─── Exercise passage
In the majority of the simulations shown below, the 2-D simulation box is $600\times 512$ with a spatial resolution ${\rm\Delta}x=0.1c/{\it\omega}_{pi}$ and ${\rm\Delta}y=0.2c/{\it\omega}_{pi}$ and there are 1024 particles per cell in the upstream region. The 3-D simulation box is $512\times 128\times 128$ points with a spatial resolution ${\rm\Delta}x=0.1c/{\it\omega}_{pi}$ and ${\rm\Delta}y={\rm\Delta}z=0.2c/{\it\omega}_{pi}$ , and there are 256 particles per cell in the upstream region. The transverse size of the box (in the $y$ and $z$ directions) is large enough to allow many wavelengths of the fluctuations to be included, so that there is a good sampling of allowed propagation angles within the shock transition. The figures with spatial variations usually only show a small section of the simulation grid used for the Fourier space analysis.

The time step for the particle advance is ${\rm\Delta}t=0.005/{\it\Omega}_{i}$ whereas the magnetic field is advanced with ${\rm\Delta}t_{B}={\rm\Delta}t/10$ . In these definitions, $c$ is the speed of light, ${\it\omega}_{pi}$ is the upstream ion plasma frequency, ${\it\lambda}_{i}$ is the ion inertial length and ${\it\Omega}_{i}$ is the upstream ion cyclotron frequency. Protons and electrons have initial (upstream) ratios between the particle and magnetic pressures ${\it\beta}_{i}=0.2$ and ${\it\beta}_{e}=0.01$ , respectively. In the generalized Ohm’s law we use a small resistivity ${\it\eta}=10^{-2}{\it\mu}_{0}v_{A}^{2}/{\it\Omega}_{i}$ ; here ${\it\mu}_{0}$ is the magnetic permeability of vacuum and $v_{A}$ is the upstream Alfvén velocity. For 2-D and 3-D simulations the plasma is streaming along the $x$ axis (protons are continuously injected at $x=0$ ) and interacts with a piston at $x_{max}$ which launches a shock travelling towards negative $x$ .
──────
─── Exercise data
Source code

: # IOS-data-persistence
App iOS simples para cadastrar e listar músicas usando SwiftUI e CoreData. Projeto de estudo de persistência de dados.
──────
| About this exercise |
Retype the simulation setup passage word for word, starting at "In the majority" and ending at "Fourier space analysis.". You won't need the listing for this.

| Written solution |
In the majority of the simulations shown below, the 2-D simulation box is $600\times 512$ with a spatial resolution ${\rm\Delta}x=0.1c/{\it\omega}_{pi}$ and ${\rm\Delta}y=0.2c/{\it\omega}_{pi}$ and there are 1024 particles per cell in the upstream region. The 3-D simulation box is $512\times 128\times 128$ points with a spatial resolution ${\rm\Delta}x=0.1c/{\it\omega}_{pi}$ and ${\rm\Delta}y={\rm\Delta}z=0.2c/{\it\omega}_{pi}$ , and there are 256 particles per cell in the upstream region. The transverse size of the box (in the $y$ and $z$ directions) is large enough to allow many wavelengths of the fluctuations to be included, so that there is a good sampling of allowed propagation angles within the shock transition. The figures with spatial variations usually only show a small section of the simulation grid used for the Fourier space analysis.